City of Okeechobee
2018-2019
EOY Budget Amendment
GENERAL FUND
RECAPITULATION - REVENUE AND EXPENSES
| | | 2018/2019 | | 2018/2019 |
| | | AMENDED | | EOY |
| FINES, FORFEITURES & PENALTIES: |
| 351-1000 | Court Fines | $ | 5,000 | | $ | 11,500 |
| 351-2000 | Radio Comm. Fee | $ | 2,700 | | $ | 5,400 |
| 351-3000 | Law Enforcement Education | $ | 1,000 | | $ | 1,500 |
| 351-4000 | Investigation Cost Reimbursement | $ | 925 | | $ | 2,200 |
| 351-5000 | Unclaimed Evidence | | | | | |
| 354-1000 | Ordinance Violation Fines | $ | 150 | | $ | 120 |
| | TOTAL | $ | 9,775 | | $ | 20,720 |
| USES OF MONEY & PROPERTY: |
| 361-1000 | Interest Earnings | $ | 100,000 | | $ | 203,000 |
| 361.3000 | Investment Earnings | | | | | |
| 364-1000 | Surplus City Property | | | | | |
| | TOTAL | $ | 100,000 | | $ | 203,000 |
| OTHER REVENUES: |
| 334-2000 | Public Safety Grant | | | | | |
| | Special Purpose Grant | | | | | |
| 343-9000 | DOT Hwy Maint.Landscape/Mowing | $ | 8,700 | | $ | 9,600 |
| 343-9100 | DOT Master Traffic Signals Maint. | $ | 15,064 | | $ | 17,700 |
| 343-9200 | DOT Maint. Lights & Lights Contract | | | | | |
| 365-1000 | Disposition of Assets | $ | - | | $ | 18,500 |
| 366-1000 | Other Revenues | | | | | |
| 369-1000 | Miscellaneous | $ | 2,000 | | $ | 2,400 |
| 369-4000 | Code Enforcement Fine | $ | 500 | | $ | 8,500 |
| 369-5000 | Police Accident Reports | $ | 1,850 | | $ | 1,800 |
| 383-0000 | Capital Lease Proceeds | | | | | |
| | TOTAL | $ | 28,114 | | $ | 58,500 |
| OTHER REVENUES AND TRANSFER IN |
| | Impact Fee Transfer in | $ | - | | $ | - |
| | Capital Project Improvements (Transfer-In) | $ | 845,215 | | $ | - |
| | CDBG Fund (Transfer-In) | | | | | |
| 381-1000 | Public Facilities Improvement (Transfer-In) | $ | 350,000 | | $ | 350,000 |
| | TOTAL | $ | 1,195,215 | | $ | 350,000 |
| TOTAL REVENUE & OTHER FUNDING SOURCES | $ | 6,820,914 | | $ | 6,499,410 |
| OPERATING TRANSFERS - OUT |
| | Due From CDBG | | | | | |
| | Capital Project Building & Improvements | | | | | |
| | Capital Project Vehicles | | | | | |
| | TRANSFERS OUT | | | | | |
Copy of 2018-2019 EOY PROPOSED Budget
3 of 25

────────────────

[TASK REQUIREMENTS] Looking at the entries above, state how many lines contain "TRANSFERS"; give the number alone.

[RESULT FOR THIS EXERCISE] 2